You sound like one of those far right hate mongering idiots. At some point every country will have to take a stand and walk for their own freedom. As a child if mommy and daddy never laid you on the grown and allowed you to learn how to craw, then walk and eventually run, you'd an over weight grownup still lying on the floor. Hmmm, come to think about it Are you?
How right you are. I feel so sorry for the people of Iraq, a terrible time is about to come about now that we have left. We should have never went to war in Iraq. That was totally different from our justified revenge war against Osama. Americans haven't fought a war to win since World War 11.
Ronald Nixon, You speak the truth but as they say pearls (of wisdom) before swine: "Do not give what is holy to dogs, and do not throw pearls before swine, lest they trample them under their feet, and turn and tear you to pieces." Matthew 7:6
I'm a Soldier but not big on war. However I must say that even though both wars costed a ton of money, they created millions of jobs. What people fail to see is that when we are deployed, we have contract jobs that are filled largely by americans (menial jobs go to the locals) , and back home when ever a Soldier picks up and leave, the facilities have to beef up for visits by family members for health care, familiy eat out more in the local community because the Soldier is making a little more money, so resteraunts hire to meet the influx of patrons. Malls are hiring more because families need to keep their minds off the negative spin the media puts on our missions. More homes are sold (this is one true positive) take fort bragg for instance, the housing market has remained constant througout the depression the same could be said for the job market because like it or not, where there is war, there is money to be made. We have to get out of the habbit of using our own money to pay for foreign wars and bill them monthly for the cost of freedom they will get, all the while bargaining for oil wells to be given to the U.S. for allowing them to even get the opportunity for a better way of life. But thats my two cents.
OBAMA 12
Wow, Mr.
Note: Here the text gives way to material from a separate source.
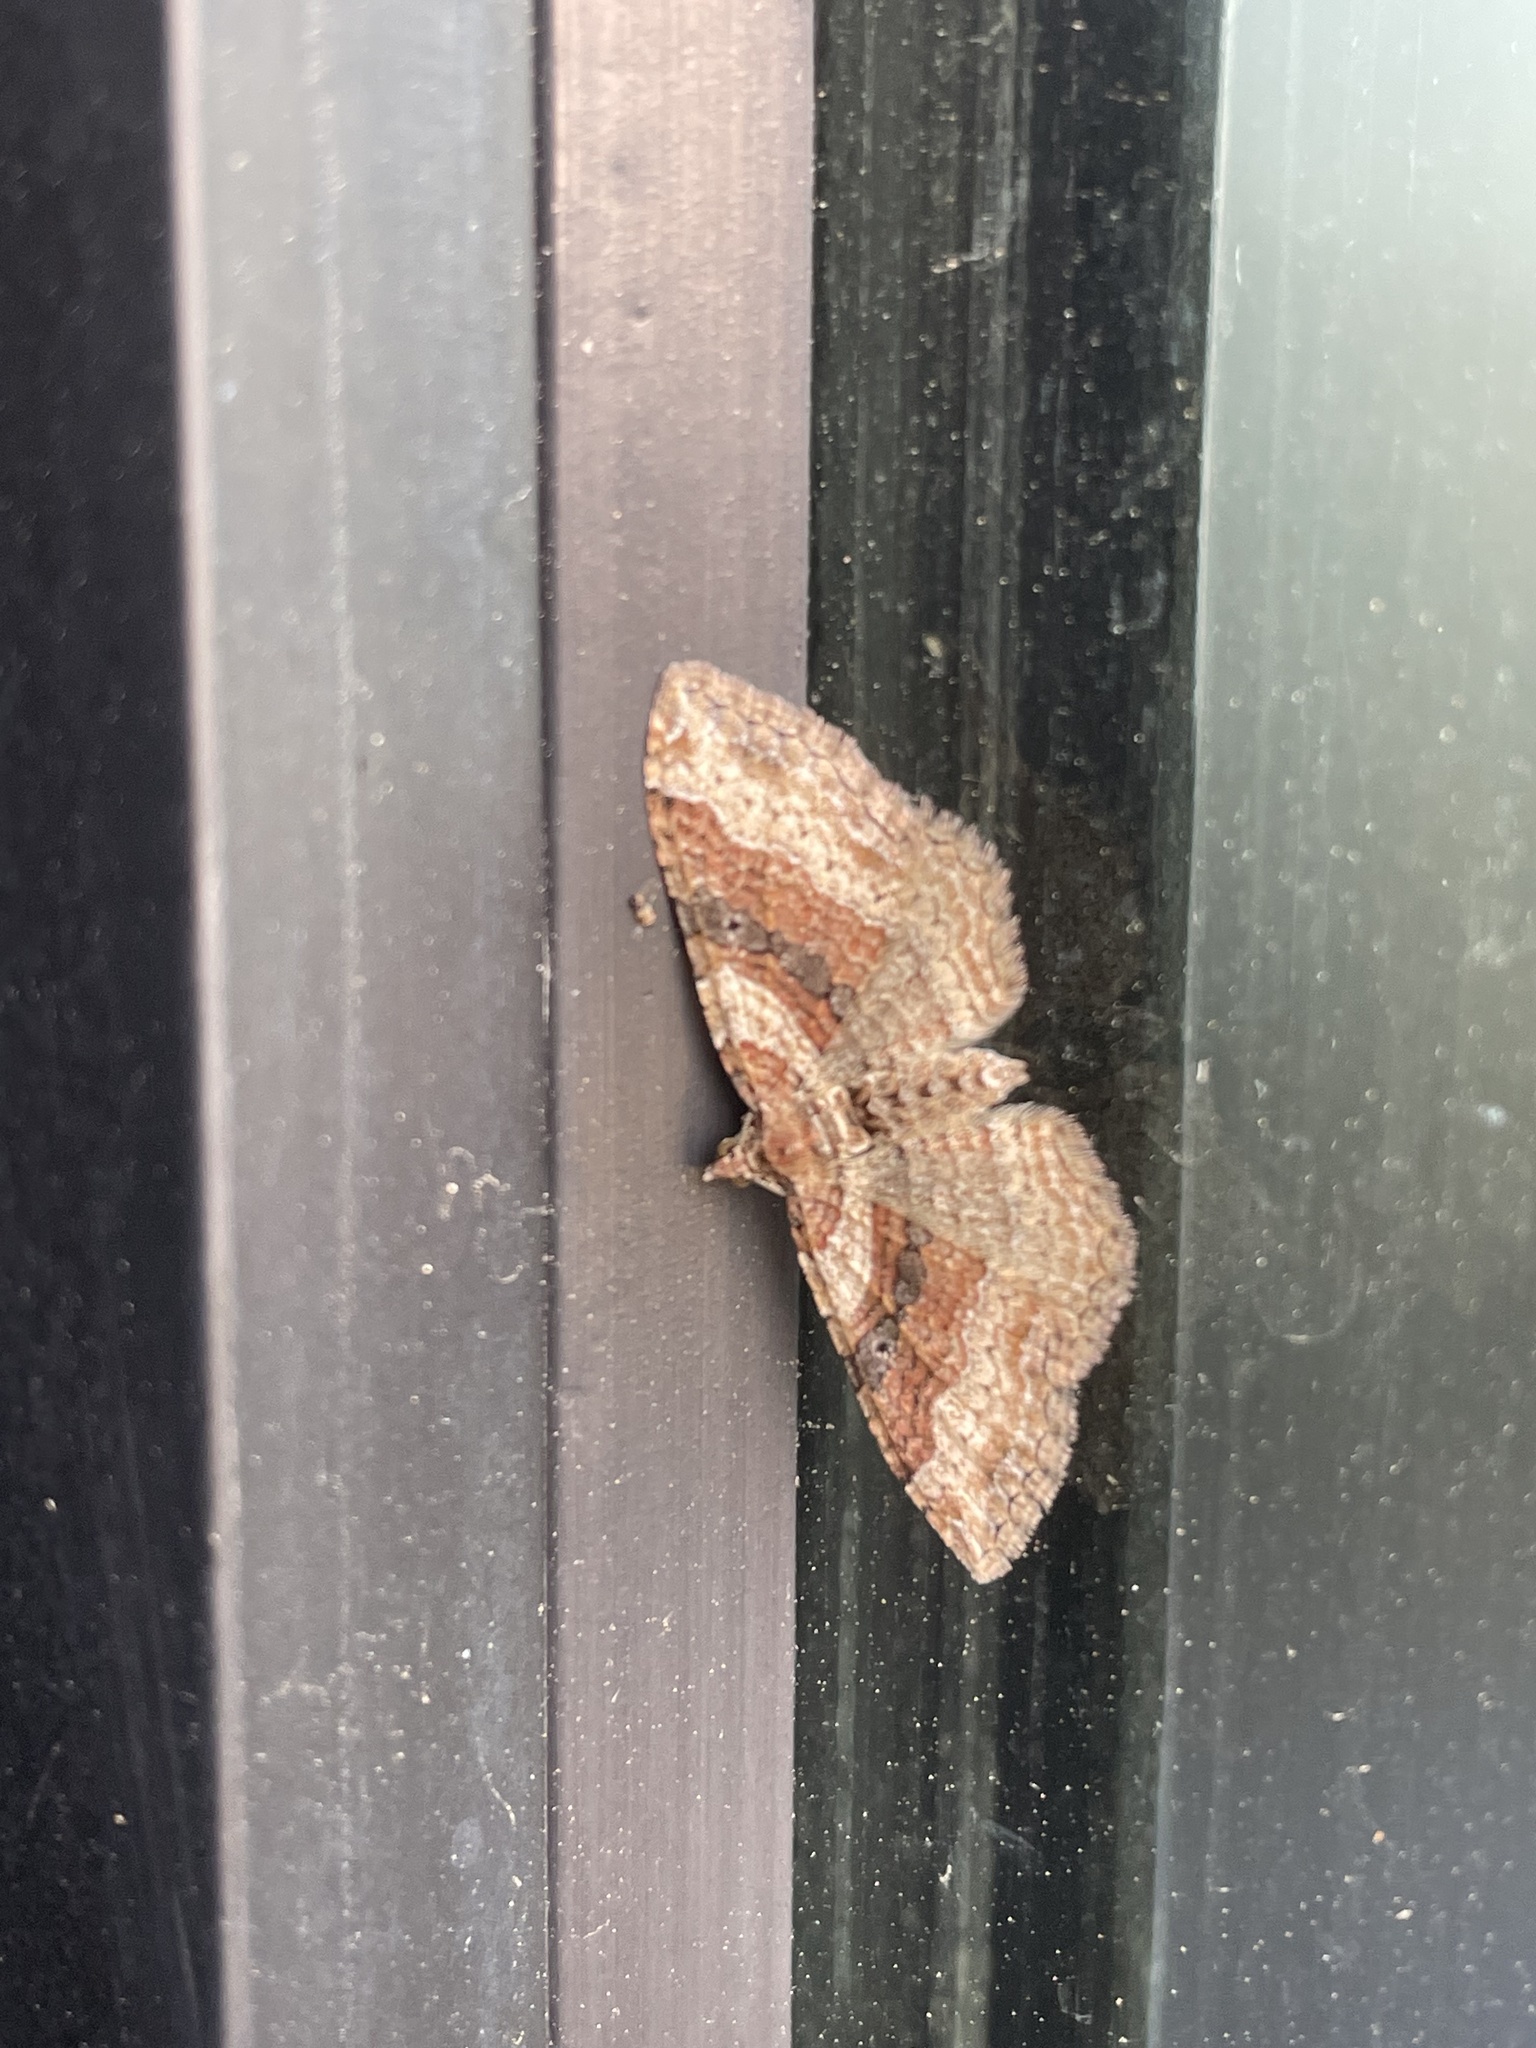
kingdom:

Nixon, after reading your last post I can't believe you are actually for Obama in 12. Your commander in chief that goes around to all other countries saying "sorry". You know the one that wants Isreal to have borders again that they can't defend. Maybe you just spent too much time in Iraq to really know the damage Obama has caused back here at home. He is a mistake I will not make again. Four more years of him and we will be the United Socialist States of America.
dari43 Got ya ears and eyes permanatly glued to Fox, BS, News have Ya. How's that lack of intelligence treating Ya?
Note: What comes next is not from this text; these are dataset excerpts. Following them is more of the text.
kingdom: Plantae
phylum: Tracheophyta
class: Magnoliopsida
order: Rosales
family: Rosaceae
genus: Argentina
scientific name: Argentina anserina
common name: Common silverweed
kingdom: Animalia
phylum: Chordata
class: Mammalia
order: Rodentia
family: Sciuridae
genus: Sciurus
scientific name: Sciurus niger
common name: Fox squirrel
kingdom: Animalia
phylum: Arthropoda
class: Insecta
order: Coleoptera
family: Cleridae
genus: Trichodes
dari43, Obama trying to get along in the world community is not a bad thing is it? Do we want to walk around like own the Earth? In reality, there are not that many of us and 6 and a half billion of "them", so trying to get along is not a bad idea.
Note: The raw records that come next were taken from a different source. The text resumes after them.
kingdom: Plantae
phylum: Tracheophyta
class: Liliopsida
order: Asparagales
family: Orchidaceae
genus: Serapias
Look at China, they are DEEP into the African Continent as well as South Asia. You don't hear much about them getting attacked by anyone. China does some dirty sh!t, but the world is quiet because they have TACT. You know TACT, the ability to tell someone to go to hell and have them look forward to the trip. Obama has TACT and I don't mind at all.
Now as far as defeating him in 2012, the republicans are really hurting for someone to take his place. I mean, really, there is no one better in the United States that the bums that they are putting forward now? The closest thing we have to anyone with any brains running for office IS Obama. And it looks like he will be getting my vote again.
All i can say is Wow!!!!!!!!!!!!!! The people on this post are really freaking scary. We are at the top of the food chain Why!!!!!!!!!!